▶ EXERCISE AIM: Reproduce from the records below, with no pictures, exactly the lines between the one containing "Skaffa 8 Sidor" and the one containing "다. 내가 틀려도 원곡 소리에 묻혀버리죠. 그래서 두 번째 단계에", inclusive.

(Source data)
>>>

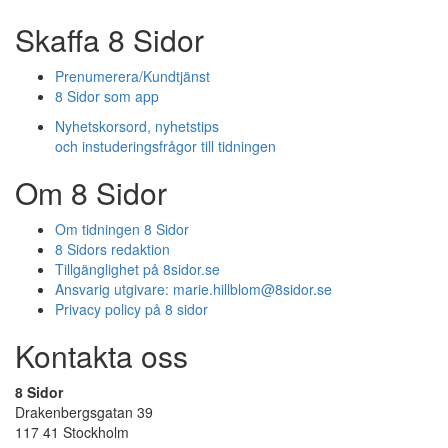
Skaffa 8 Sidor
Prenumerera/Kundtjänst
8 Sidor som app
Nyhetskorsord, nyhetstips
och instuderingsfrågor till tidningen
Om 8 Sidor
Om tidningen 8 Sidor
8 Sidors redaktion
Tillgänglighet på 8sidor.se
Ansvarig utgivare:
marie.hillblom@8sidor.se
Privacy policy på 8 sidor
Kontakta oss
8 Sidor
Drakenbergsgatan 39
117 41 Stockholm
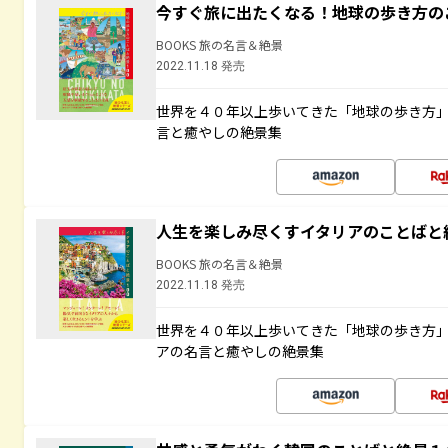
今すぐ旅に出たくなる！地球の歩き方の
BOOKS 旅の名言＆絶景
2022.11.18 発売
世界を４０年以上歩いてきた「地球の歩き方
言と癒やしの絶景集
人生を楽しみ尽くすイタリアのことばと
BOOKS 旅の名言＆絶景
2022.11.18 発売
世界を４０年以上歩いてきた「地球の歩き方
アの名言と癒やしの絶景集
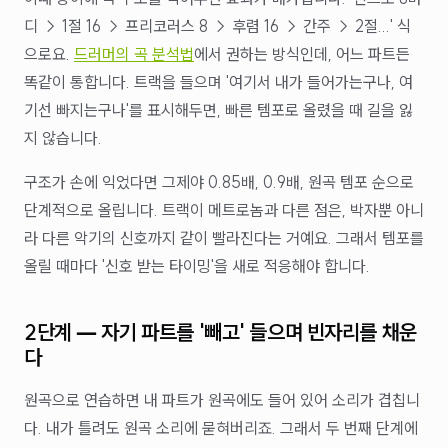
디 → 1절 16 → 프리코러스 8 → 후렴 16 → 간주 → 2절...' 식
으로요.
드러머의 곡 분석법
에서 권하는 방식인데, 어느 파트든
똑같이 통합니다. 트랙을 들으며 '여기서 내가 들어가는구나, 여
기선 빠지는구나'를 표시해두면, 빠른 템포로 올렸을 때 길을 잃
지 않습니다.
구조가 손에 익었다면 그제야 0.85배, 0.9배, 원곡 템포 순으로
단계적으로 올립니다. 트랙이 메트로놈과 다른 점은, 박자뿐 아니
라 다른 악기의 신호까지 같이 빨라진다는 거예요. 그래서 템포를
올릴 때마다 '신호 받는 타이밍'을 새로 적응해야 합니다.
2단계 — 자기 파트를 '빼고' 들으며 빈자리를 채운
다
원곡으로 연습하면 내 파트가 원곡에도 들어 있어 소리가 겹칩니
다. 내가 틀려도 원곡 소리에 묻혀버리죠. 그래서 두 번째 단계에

<<<
>>>

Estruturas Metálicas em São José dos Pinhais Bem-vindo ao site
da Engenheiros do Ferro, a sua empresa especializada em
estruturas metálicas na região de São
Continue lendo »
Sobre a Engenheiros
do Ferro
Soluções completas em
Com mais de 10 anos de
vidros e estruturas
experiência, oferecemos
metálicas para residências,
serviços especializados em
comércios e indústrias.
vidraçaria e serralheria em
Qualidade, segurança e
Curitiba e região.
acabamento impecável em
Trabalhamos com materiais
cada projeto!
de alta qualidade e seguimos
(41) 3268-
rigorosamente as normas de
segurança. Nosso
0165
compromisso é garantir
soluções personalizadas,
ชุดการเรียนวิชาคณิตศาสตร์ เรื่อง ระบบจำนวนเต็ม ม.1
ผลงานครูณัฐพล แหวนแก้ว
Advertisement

<<<
>>>

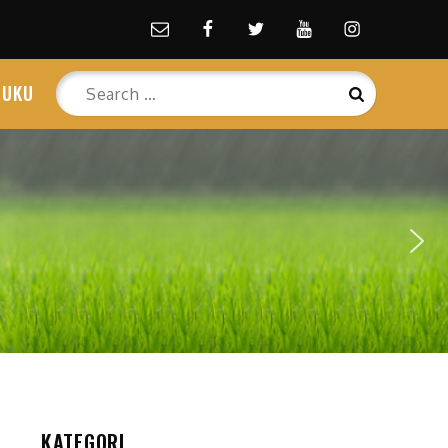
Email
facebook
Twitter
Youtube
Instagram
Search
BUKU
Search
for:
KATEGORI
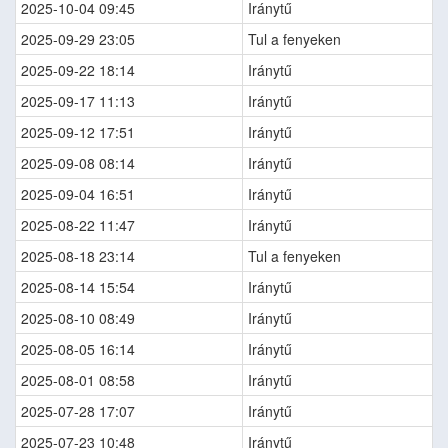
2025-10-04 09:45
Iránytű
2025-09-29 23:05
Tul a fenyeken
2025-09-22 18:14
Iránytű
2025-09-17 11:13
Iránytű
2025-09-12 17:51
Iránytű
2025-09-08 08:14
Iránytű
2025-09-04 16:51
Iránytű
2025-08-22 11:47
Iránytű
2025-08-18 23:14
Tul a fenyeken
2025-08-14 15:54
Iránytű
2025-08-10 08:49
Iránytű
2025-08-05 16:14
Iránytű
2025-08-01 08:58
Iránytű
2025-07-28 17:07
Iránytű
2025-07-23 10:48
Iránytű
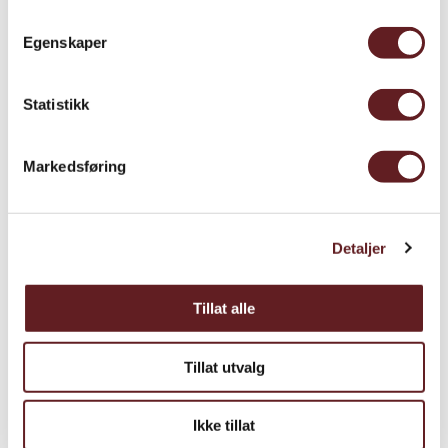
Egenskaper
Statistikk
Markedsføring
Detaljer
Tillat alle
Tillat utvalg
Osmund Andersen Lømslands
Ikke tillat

<<<

▶ ANSWER:
Skaffa 8 Sidor
Prenumerera/Kundtjänst
8 Sidor som app
Nyhetskorsord, nyhetstips
och instuderingsfrågor till tidningen
Om 8 Sidor
Om tidningen 8 Sidor
8 Sidors redaktion
Tillgänglighet på 8sidor.se
Ansvarig utgivare:
marie.hillblom@8sidor.se
Privacy policy på 8 sidor
Kontakta oss
8 Sidor
Drakenbergsgatan 39
117 41 Stockholm
今すぐ旅に出たくなる！地球の歩き方の
BOOKS 旅の名言＆絶景
2022.11.18 発売
世界を４０年以上歩いてきた「地球の歩き方
言と癒やしの絶景集
人生を楽しみ尽くすイタリアのことばと
BOOKS 旅の名言＆絶景
2022.11.18 発売
世界を４０年以上歩いてきた「地球の歩き方
アの名言と癒やしの絶景集
디 → 1절 16 → 프리코러스 8 → 후렴 16 → 간주 → 2절...' 식
으로요.
드러머의 곡 분석법
에서 권하는 방식인데, 어느 파트든
똑같이 통합니다. 트랙을 들으며 '여기서 내가 들어가는구나, 여
기선 빠지는구나'를 표시해두면, 빠른 템포로 올렸을 때 길을 잃
지 않습니다.
구조가 손에 익었다면 그제야 0.85배, 0.9배, 원곡 템포 순으로
단계적으로 올립니다. 트랙이 메트로놈과 다른 점은, 박자뿐 아니
라 다른 악기의 신호까지 같이 빨라진다는 거예요. 그래서 템포를
올릴 때마다 '신호 받는 타이밍'을 새로 적응해야 합니다.
2단계 — 자기 파트를 '빼고' 들으며 빈자리를 채운
다
원곡으로 연습하면 내 파트가 원곡에도 들어 있어 소리가 겹칩니
다. 내가 틀려도 원곡 소리에 묻혀버리죠. 그래서 두 번째 단계에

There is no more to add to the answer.